**Data for review**:
---------------

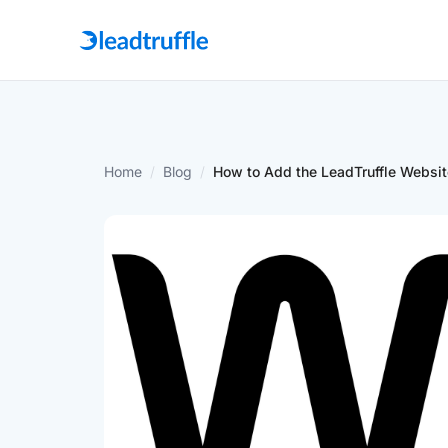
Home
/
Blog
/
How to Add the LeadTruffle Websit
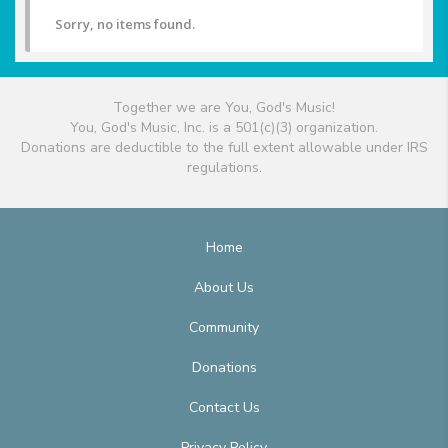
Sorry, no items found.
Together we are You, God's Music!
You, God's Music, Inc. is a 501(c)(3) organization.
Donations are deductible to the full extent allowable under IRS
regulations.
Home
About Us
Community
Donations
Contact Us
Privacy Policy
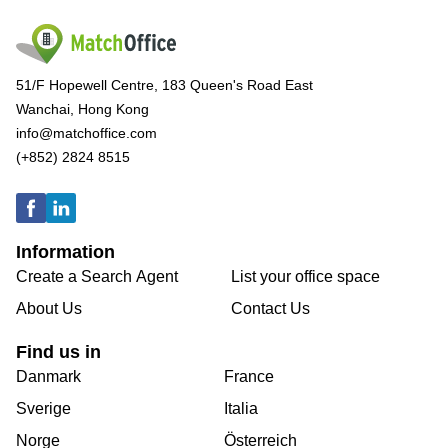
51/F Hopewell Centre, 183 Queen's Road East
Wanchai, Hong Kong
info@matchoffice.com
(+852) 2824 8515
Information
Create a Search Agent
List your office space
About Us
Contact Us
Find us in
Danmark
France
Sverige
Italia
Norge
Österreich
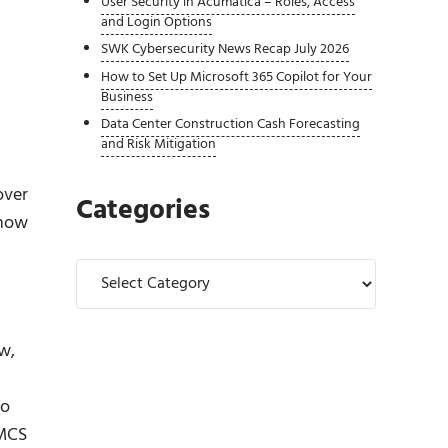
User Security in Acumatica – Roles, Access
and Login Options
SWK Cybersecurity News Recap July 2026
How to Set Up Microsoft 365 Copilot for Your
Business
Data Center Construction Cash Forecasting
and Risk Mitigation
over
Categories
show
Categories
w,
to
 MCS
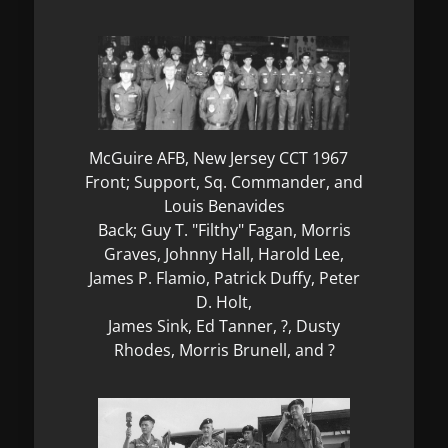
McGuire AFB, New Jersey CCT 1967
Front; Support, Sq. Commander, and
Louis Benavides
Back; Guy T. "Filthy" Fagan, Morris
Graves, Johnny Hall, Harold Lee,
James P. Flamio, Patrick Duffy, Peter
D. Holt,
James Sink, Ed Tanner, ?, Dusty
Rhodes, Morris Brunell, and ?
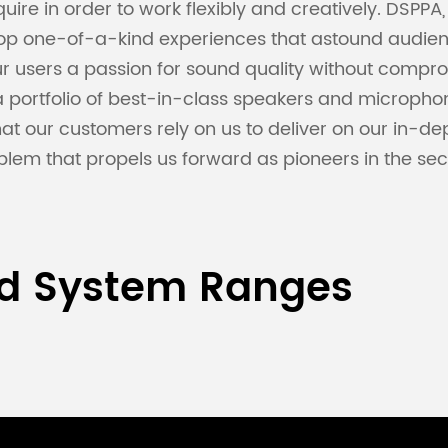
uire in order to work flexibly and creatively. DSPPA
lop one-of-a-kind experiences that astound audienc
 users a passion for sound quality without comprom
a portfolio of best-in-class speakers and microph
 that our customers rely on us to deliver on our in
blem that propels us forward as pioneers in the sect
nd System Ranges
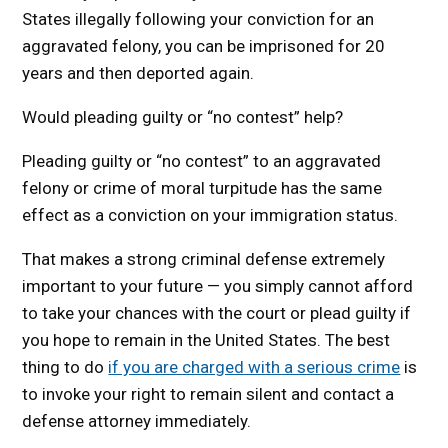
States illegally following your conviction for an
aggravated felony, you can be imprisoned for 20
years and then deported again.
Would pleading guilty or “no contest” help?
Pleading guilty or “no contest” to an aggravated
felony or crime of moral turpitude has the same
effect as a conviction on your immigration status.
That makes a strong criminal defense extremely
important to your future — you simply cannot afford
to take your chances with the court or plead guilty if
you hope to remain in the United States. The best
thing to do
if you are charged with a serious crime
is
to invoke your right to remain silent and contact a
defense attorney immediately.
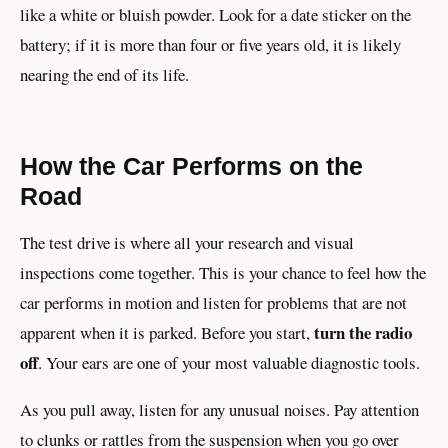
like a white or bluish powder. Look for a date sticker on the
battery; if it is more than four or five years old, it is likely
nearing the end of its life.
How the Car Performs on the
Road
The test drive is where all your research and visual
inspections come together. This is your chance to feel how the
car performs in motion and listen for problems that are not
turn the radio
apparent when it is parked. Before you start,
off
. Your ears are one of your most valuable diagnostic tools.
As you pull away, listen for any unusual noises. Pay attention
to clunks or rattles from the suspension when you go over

---------------

**What is being asked**: Lay out the lines of the records as a JSON list of strings, one string per line with blank lines left out, starting at the line containing "States illegally following" and going through the line containing "That makes a".

**Reply to the exercise**:
[
  "States illegally following your conviction for an",
  "aggravated felony, you can be imprisoned for 20",
  "years and then deported again.",
  "Would pleading guilty or “no contest” help?",
  "Pleading guilty or “no contest” to an aggravated",
  "felony or crime of moral turpitude has the same",
  "effect as a conviction on your immigration status.",
  "That makes a strong criminal defense extremely"
]